Il termine utilizzato dalla legge, “senza ulteriore vincolo di destinazione” ha generato interpretazioni diverse e non in linea con il contratto collettivo nazionale della scuola. C’è chi ha pensato che il vincolo di destinazione sia stato allargato anche al personale Ata oltre a quello già di prima destinazione, ovvero i soli docenti, c’è chi invece ha pensato di “destinare” questi soldi ad altri capitoli di spesa e non più alla valorizzazione professionale.

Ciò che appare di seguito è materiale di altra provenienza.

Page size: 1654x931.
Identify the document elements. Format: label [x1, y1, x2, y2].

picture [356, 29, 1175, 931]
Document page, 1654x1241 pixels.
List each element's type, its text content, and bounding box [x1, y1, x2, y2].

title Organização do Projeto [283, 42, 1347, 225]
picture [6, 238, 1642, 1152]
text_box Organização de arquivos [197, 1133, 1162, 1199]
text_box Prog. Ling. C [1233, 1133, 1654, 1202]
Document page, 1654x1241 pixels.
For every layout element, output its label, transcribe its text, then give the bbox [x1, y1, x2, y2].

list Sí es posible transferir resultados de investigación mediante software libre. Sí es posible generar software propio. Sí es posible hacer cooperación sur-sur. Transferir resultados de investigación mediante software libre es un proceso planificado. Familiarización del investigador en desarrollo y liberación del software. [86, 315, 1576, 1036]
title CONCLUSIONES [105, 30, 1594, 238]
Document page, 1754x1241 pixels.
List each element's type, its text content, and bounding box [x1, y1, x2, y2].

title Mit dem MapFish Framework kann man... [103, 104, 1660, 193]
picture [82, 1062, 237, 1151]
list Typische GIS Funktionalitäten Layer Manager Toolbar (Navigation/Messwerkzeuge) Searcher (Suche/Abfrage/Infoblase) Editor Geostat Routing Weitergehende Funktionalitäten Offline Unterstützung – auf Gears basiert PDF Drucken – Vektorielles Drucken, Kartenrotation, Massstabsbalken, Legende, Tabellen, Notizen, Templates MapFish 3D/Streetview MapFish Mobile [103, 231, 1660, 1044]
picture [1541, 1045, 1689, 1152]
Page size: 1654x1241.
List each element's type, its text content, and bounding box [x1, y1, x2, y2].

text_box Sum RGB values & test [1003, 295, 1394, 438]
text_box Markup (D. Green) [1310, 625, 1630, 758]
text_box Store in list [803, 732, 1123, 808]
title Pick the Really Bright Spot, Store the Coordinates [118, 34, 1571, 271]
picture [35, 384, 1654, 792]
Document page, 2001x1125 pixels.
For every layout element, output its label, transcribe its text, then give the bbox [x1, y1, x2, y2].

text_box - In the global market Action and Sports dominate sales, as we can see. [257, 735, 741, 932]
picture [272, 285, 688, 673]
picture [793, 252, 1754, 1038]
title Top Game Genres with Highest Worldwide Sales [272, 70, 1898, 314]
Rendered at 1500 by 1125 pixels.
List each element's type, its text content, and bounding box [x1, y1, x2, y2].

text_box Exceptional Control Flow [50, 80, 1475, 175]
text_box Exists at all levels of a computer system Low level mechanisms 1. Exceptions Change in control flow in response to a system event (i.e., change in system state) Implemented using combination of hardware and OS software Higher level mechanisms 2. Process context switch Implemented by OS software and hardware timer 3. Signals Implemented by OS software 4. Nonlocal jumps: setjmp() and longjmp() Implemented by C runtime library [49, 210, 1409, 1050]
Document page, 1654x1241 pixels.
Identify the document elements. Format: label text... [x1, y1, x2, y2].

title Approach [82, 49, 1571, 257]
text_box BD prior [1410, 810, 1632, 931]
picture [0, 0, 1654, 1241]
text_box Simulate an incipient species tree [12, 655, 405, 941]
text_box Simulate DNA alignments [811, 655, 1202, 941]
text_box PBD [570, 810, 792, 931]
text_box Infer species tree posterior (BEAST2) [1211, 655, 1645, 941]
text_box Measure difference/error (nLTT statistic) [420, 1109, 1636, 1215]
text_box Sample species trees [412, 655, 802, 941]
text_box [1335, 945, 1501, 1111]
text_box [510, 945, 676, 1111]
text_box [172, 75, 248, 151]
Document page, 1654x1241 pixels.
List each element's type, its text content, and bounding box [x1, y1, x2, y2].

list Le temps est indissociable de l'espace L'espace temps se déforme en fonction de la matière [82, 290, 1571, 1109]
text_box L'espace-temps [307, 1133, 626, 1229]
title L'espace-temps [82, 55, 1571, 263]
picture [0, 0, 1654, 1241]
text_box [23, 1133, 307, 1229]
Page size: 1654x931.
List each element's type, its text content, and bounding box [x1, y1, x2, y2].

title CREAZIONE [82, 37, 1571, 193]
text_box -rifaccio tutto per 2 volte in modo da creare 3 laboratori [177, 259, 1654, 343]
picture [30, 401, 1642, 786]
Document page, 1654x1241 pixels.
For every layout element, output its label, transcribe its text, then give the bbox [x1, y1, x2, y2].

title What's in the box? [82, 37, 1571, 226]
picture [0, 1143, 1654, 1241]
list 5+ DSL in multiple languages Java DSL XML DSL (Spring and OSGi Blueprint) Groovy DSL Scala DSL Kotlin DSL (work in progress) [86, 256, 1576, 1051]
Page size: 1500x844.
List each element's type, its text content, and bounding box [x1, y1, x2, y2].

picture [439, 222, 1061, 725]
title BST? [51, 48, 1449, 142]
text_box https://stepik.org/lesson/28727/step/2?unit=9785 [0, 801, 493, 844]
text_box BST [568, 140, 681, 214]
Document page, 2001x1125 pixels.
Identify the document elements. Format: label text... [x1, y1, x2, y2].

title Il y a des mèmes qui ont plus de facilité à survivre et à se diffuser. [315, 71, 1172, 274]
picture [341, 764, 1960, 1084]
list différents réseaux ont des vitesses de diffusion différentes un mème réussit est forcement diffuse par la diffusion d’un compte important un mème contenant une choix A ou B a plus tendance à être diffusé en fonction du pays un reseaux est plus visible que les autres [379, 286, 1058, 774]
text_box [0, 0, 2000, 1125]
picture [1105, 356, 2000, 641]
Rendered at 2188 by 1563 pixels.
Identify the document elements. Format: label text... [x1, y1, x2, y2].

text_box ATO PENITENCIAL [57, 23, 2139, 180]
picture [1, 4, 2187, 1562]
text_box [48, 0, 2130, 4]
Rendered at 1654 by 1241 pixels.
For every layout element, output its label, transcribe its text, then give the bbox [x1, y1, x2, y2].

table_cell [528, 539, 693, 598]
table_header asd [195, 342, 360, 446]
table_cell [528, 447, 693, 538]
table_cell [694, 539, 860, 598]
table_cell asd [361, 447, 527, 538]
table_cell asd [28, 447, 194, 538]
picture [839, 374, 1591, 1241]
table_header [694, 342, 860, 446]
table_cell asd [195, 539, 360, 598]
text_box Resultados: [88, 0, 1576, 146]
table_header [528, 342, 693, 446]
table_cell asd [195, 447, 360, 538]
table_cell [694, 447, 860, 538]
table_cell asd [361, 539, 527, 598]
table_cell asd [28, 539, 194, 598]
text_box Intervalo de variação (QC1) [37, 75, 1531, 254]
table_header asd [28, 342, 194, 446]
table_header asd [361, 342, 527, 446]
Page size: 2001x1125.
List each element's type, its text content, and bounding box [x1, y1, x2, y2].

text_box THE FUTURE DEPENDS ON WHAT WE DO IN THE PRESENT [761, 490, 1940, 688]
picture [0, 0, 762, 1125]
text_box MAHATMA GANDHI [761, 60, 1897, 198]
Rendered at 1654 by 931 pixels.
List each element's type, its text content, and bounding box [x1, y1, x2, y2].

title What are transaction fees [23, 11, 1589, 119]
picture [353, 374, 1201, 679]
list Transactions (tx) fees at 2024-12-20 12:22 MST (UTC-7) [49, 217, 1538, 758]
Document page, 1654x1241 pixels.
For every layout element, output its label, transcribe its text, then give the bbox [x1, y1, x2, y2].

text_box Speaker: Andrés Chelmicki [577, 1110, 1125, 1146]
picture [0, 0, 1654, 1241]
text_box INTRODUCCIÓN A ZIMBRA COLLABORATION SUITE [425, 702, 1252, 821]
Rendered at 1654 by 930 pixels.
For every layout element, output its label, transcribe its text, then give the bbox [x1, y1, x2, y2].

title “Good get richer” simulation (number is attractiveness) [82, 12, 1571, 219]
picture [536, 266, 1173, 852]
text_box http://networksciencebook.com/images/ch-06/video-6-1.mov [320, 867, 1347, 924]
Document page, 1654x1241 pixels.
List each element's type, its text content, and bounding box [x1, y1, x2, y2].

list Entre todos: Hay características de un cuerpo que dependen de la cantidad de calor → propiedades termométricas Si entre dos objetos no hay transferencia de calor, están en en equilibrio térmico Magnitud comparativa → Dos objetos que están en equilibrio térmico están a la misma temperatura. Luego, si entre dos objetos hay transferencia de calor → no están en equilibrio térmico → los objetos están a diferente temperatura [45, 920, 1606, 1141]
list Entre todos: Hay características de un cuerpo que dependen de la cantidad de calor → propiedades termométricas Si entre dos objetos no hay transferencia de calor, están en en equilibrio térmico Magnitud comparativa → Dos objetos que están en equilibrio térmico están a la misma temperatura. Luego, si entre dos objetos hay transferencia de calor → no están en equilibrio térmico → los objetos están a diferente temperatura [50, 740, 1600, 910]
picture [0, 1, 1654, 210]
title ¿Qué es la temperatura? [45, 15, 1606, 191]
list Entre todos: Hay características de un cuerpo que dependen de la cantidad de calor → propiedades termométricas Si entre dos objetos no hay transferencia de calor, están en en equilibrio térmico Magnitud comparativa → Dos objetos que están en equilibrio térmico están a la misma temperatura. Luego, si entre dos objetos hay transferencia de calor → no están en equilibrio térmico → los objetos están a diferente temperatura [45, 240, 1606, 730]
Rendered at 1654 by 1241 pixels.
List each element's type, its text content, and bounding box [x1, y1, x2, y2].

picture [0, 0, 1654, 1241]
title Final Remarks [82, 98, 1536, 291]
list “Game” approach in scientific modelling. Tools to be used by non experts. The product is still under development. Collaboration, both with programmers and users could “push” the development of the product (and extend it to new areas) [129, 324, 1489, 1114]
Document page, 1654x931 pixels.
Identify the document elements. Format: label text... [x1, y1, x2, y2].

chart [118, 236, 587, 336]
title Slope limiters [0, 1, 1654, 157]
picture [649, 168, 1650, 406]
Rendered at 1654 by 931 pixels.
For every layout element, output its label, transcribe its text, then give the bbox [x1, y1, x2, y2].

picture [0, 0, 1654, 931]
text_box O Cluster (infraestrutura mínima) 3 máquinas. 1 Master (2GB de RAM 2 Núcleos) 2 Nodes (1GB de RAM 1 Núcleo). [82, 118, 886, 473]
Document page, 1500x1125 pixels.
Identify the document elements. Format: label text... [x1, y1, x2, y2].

Come richiedere i compensi aggiuntivi

Per richiedere i compensi aggiuntivi da parte dei docenti e del personale Ata, è bene presentare alla scuola, entro il mese di giugno, una relazione scritta in cui si dettaglia il lavoro svolto e le ore dedicate al suo svolgimento. Bisogna ricordare che per le ore svolte in aggiunta all’orario di servizo ma non di insegnamento, come per esempio quelle fatte per svolgere il compito di coordinatore del Consiglio di classe o il coordinatore di dipartimento, vengono retribuite 17,50 euro all’ora, le ore aggiuntive di insegnamento per esempio per corsi di approfondimento, vengono retribuite 35,00 euro all’ora, mentre le ore aggiuntive per i corsi di recupero per lo studente con sospensione di giudizio, vengono retribuite 50,00 euro all’ora.